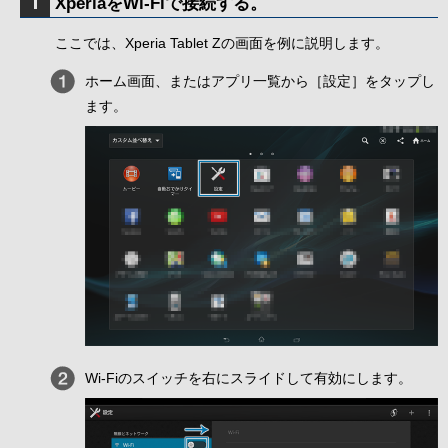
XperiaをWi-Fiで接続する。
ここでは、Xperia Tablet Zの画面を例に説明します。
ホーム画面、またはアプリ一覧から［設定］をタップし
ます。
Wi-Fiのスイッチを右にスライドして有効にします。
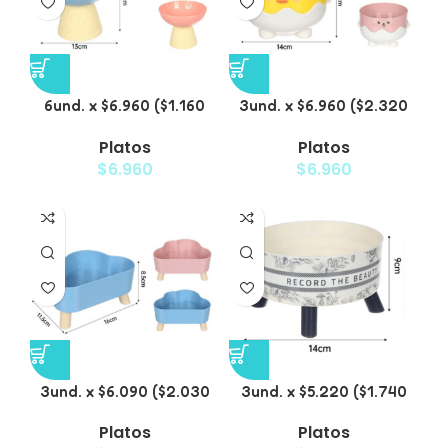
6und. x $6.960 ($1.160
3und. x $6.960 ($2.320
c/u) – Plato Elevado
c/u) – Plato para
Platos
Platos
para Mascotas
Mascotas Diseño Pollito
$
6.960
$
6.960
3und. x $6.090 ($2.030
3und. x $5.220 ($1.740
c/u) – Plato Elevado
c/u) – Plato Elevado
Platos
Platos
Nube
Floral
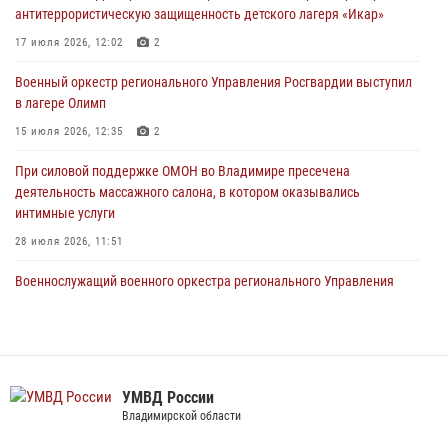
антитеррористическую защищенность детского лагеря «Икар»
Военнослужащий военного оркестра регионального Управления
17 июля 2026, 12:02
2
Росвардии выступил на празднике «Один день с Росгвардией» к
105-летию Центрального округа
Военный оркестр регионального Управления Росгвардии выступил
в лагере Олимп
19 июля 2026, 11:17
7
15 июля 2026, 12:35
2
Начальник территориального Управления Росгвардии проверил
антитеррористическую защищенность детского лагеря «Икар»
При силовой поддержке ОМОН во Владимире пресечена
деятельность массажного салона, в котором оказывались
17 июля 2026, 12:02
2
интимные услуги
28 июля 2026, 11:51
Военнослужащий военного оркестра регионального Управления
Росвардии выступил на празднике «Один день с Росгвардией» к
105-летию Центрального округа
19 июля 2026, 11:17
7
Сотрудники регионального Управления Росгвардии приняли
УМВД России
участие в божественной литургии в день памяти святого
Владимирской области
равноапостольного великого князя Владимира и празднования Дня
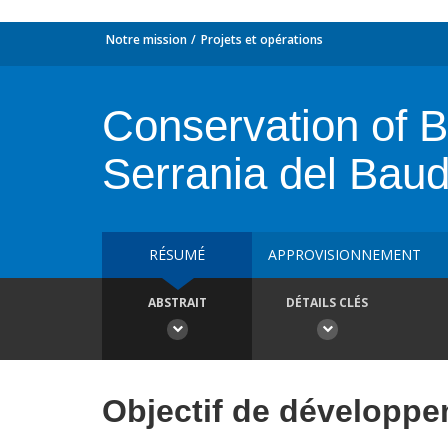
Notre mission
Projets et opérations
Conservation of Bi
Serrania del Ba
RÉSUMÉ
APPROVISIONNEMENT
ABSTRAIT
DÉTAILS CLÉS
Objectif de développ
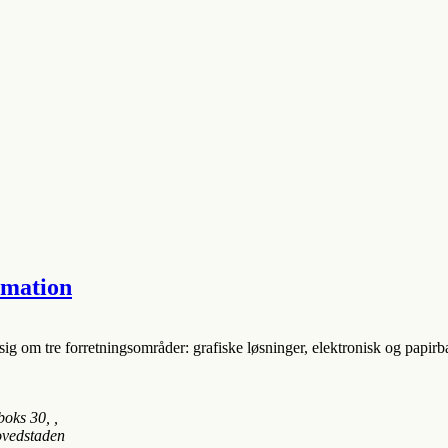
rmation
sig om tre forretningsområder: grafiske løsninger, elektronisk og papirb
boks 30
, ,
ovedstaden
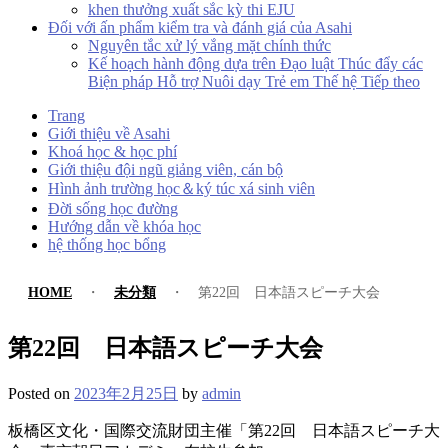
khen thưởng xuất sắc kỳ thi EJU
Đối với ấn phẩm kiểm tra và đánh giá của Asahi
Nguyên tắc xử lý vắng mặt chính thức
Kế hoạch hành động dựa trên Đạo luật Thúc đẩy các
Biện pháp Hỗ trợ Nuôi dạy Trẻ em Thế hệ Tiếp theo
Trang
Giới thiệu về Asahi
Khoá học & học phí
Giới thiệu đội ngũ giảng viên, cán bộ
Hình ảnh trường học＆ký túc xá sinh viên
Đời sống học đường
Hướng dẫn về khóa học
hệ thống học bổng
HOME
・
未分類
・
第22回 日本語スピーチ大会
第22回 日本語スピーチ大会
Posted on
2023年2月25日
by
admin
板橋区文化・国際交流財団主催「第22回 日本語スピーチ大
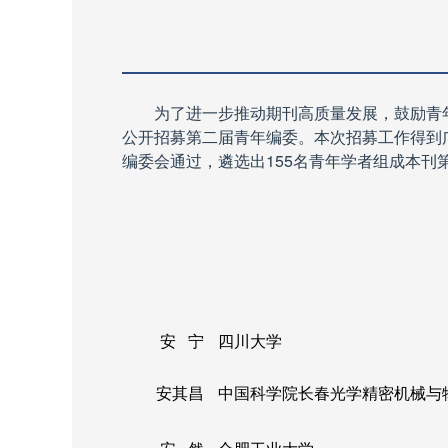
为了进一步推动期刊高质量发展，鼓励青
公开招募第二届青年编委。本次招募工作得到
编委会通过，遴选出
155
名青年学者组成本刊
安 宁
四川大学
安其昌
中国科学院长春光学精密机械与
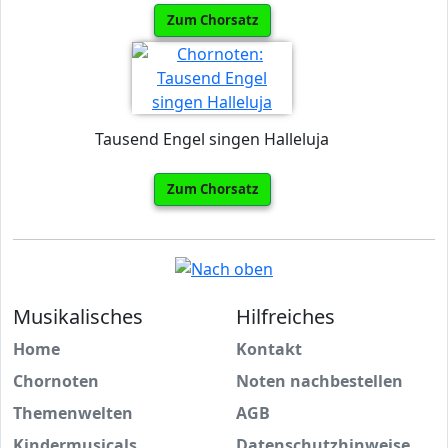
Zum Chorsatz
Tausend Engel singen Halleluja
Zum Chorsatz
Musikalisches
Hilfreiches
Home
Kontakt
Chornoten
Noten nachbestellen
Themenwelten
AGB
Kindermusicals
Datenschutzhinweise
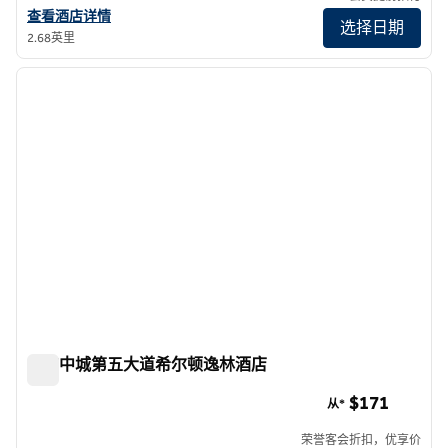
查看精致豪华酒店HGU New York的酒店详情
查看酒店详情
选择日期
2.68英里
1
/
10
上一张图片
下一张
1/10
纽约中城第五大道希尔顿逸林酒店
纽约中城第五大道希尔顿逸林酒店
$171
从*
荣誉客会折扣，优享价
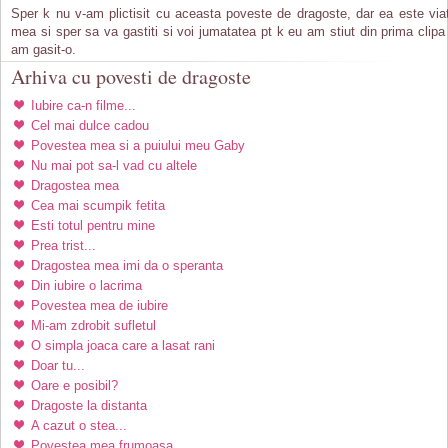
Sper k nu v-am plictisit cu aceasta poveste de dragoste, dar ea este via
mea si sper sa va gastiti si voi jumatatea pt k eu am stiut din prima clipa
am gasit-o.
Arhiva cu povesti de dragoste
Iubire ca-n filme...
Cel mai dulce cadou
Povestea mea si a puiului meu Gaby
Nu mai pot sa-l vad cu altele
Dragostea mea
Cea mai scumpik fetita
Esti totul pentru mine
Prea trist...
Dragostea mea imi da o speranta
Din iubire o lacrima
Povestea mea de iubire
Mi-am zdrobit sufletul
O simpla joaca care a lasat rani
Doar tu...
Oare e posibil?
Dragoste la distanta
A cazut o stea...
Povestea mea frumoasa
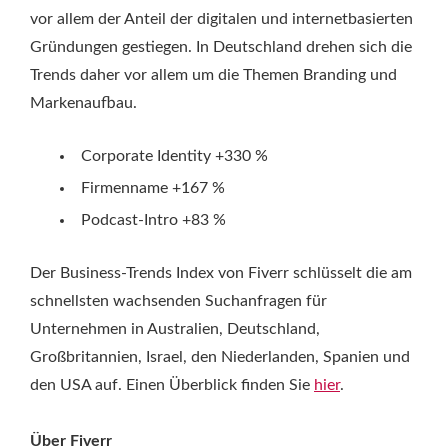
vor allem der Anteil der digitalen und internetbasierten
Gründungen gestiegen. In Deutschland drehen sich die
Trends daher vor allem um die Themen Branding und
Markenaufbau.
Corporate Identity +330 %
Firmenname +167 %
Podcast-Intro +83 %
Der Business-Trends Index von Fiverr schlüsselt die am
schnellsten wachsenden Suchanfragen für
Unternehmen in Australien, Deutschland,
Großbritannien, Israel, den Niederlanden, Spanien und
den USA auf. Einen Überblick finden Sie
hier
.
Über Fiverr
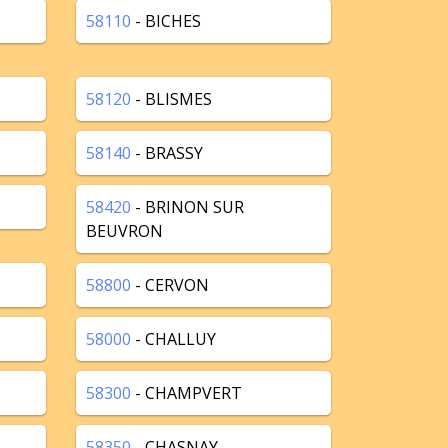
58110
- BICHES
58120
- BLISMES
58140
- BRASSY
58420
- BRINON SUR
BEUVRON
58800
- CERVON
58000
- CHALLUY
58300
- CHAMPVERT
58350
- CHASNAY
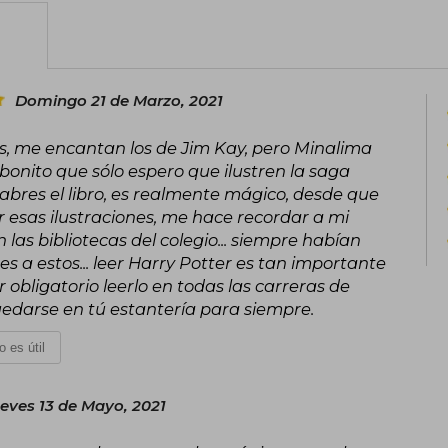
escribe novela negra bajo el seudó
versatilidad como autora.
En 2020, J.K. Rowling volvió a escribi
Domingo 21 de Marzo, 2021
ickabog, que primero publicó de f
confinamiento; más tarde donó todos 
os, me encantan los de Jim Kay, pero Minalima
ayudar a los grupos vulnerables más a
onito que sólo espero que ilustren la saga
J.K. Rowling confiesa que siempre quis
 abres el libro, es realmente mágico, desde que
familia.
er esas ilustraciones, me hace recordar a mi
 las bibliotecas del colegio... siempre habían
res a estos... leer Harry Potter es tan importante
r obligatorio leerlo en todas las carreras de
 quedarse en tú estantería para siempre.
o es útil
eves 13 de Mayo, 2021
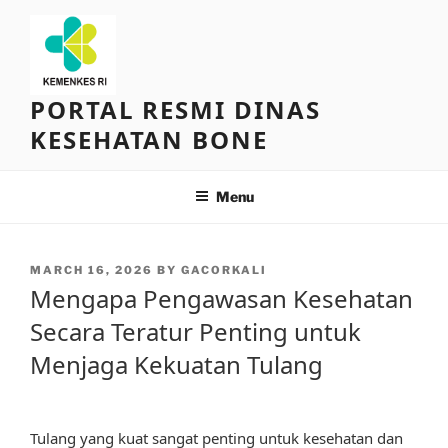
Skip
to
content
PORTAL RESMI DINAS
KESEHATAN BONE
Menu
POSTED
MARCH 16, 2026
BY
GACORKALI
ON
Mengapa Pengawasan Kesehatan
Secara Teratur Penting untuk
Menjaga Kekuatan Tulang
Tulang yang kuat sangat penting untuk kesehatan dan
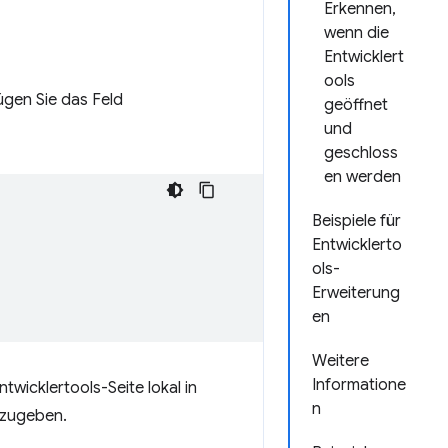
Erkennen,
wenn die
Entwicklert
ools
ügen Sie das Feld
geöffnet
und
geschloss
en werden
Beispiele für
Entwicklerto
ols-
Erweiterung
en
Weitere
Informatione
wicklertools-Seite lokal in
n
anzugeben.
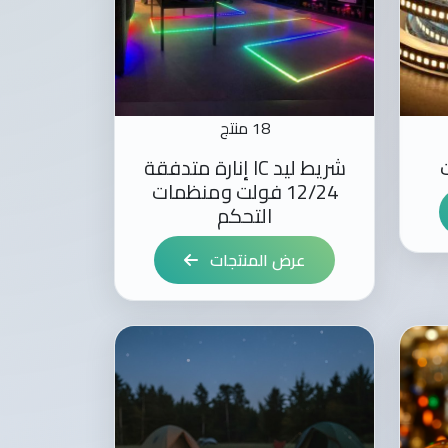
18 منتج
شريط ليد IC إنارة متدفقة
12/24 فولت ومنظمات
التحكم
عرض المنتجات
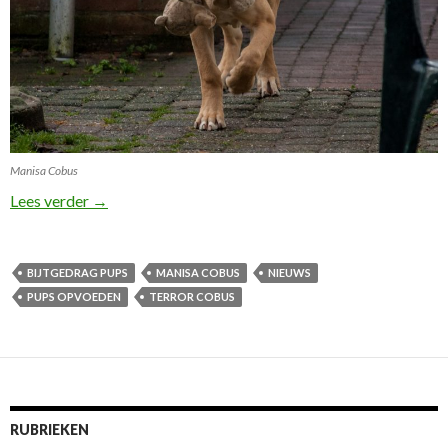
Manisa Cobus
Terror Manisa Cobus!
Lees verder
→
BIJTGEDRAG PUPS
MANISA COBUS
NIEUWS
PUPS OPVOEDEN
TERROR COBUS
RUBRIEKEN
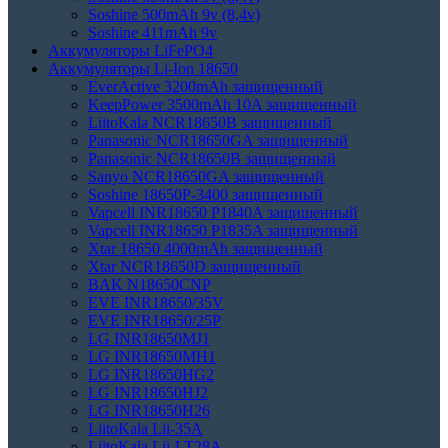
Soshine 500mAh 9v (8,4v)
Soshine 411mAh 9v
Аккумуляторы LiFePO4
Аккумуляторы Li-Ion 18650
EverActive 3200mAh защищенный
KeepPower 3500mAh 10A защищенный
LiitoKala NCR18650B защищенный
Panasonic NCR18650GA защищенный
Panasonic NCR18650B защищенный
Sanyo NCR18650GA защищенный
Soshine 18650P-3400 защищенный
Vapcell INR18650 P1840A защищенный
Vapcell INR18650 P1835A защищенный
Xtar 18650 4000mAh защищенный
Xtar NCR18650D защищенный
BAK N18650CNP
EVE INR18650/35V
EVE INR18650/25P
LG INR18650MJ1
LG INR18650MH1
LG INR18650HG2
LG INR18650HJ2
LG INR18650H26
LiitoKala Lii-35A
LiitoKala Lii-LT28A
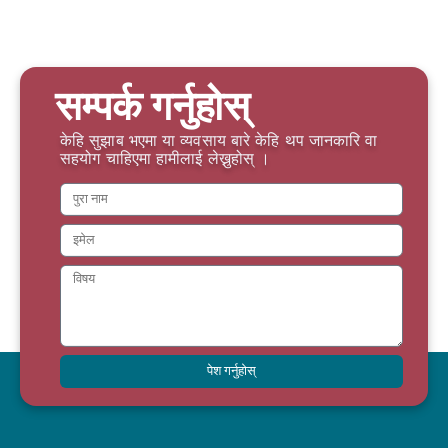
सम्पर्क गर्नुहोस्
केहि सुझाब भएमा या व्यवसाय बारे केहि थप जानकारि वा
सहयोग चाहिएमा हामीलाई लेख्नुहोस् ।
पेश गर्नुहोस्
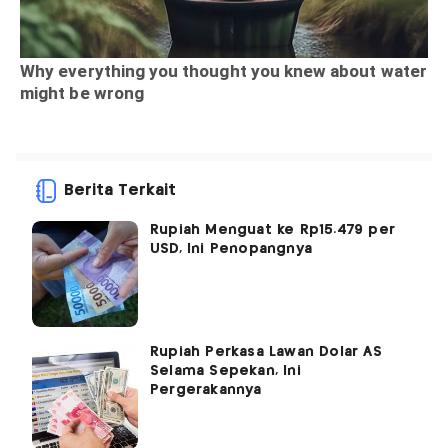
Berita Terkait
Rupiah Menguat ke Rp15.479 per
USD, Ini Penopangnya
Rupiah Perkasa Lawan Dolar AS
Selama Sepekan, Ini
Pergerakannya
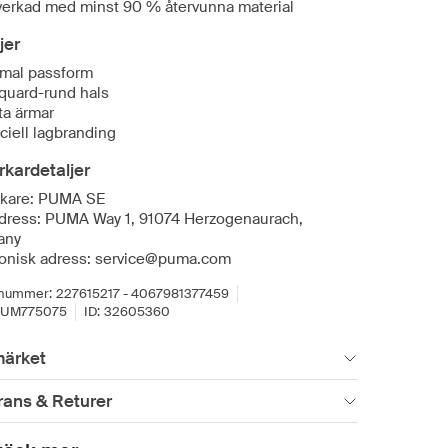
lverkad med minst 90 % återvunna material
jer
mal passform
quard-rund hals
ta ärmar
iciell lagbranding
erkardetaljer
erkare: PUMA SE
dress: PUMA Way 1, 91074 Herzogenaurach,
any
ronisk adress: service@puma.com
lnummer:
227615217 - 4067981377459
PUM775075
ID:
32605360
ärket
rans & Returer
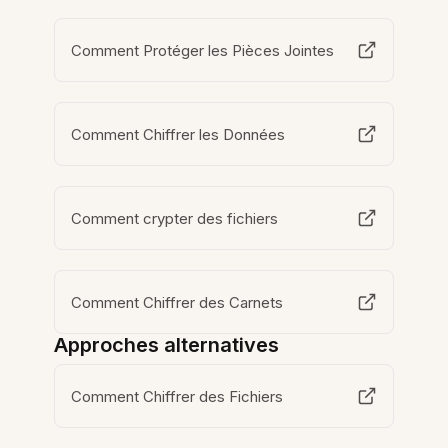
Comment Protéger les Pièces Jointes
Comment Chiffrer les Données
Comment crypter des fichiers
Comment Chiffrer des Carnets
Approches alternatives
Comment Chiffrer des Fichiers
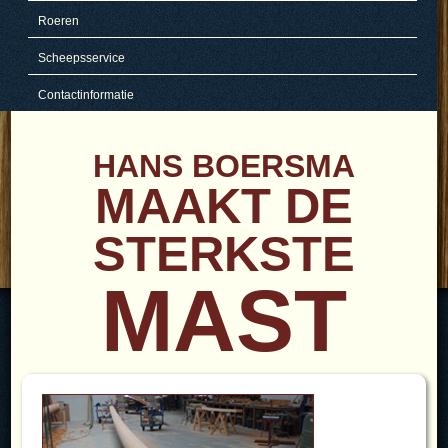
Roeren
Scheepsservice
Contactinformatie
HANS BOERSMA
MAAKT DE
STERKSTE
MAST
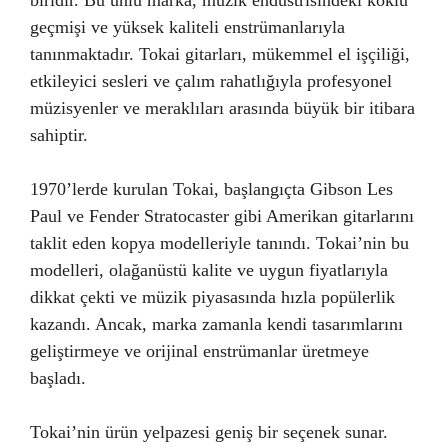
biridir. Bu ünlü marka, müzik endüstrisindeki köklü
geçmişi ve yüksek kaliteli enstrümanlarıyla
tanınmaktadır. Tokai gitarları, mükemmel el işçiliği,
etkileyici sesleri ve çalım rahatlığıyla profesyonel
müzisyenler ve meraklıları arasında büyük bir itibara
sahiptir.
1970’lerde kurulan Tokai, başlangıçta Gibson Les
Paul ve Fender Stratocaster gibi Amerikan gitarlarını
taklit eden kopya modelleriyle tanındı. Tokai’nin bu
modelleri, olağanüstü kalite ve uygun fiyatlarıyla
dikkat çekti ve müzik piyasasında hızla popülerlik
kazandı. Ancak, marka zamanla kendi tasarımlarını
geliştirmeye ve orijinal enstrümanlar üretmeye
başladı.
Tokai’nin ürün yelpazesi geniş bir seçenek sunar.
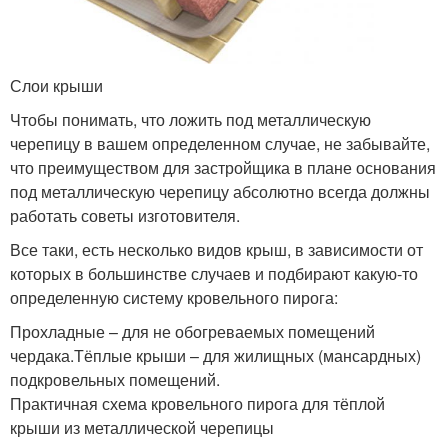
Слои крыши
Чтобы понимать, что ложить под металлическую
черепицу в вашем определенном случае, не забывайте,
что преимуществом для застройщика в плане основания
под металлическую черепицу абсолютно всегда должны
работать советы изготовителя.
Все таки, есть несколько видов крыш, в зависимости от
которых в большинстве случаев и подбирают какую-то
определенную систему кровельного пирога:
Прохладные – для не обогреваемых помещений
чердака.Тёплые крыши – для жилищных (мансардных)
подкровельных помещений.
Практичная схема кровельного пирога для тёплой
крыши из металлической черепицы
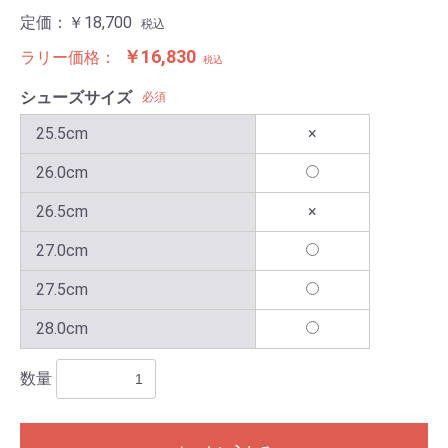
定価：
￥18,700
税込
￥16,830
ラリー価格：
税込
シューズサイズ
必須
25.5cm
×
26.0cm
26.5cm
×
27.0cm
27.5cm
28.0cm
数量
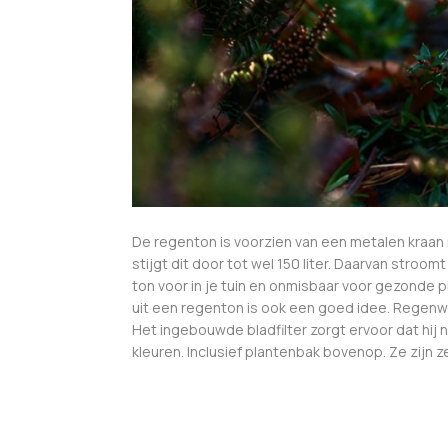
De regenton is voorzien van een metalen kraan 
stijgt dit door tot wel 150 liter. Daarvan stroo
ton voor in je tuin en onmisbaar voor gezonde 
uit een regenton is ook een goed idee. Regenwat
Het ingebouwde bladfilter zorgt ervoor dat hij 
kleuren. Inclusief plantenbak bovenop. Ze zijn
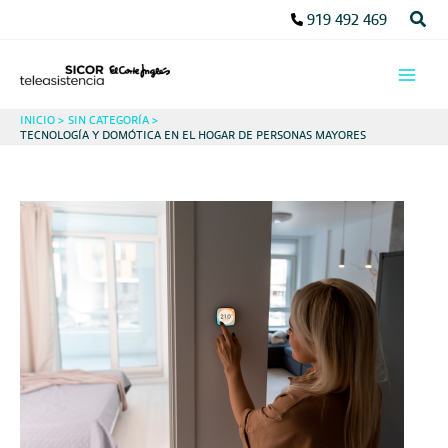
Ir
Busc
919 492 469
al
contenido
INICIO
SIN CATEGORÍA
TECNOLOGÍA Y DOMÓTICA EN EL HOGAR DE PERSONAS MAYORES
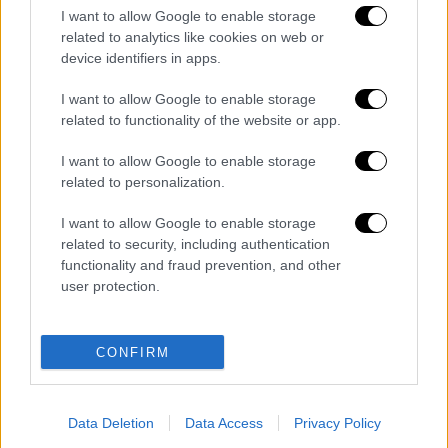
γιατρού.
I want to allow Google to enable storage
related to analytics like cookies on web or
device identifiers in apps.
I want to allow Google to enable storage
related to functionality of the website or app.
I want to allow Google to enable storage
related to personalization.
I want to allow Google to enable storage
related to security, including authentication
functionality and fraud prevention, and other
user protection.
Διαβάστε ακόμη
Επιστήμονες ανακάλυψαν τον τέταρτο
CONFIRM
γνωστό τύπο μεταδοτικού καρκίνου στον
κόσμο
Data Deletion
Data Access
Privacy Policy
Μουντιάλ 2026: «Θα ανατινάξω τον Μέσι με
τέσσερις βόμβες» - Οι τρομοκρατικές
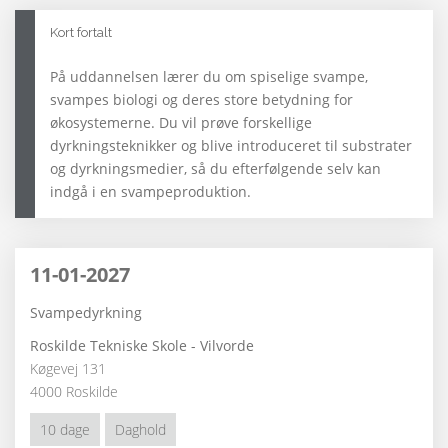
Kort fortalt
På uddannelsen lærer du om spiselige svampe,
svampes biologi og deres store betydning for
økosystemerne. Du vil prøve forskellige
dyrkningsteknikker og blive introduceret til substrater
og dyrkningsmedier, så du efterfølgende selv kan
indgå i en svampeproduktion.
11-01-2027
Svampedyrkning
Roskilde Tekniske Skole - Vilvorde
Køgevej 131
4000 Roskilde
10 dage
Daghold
• • • •
→ **Goal of the exercise**
In the listing above, find the line with "1970’lerde kurulan Tokai, başlangıçta" and the line with "подкровельных помещений.". Copy both of them and every line between, exactly, but not the pictures.

→ **Worked solution**
1970’lerde kurulan Tokai, başlangıçta Gibson Les
Paul ve Fender Stratocaster gibi Amerikan gitarlarını
taklit eden kopya modelleriyle tanındı. Tokai’nin bu
modelleri, olağanüstü kalite ve uygun fiyatlarıyla
dikkat çekti ve müzik piyasasında hızla popülerlik
kazandı. Ancak, marka zamanla kendi tasarımlarını
geliştirmeye ve orijinal enstrümanlar üretmeye
başladı.
Tokai’nin ürün yelpazesi geniş bir seçenek sunar.
Слои крыши
Чтобы понимать, что ложить под металлическую
черепицу в вашем определенном случае, не забывайте,
что преимуществом для застройщика в плане основания
под металлическую черепицу абсолютно всегда должны
работать советы изготовителя.
Все таки, есть несколько видов крыш, в зависимости от
которых в большинстве случаев и подбирают какую-то
определенную систему кровельного пирога:
Прохладные – для не обогреваемых помещений
чердака.Тёплые крыши – для жилищных (мансардных)
подкровельных помещений.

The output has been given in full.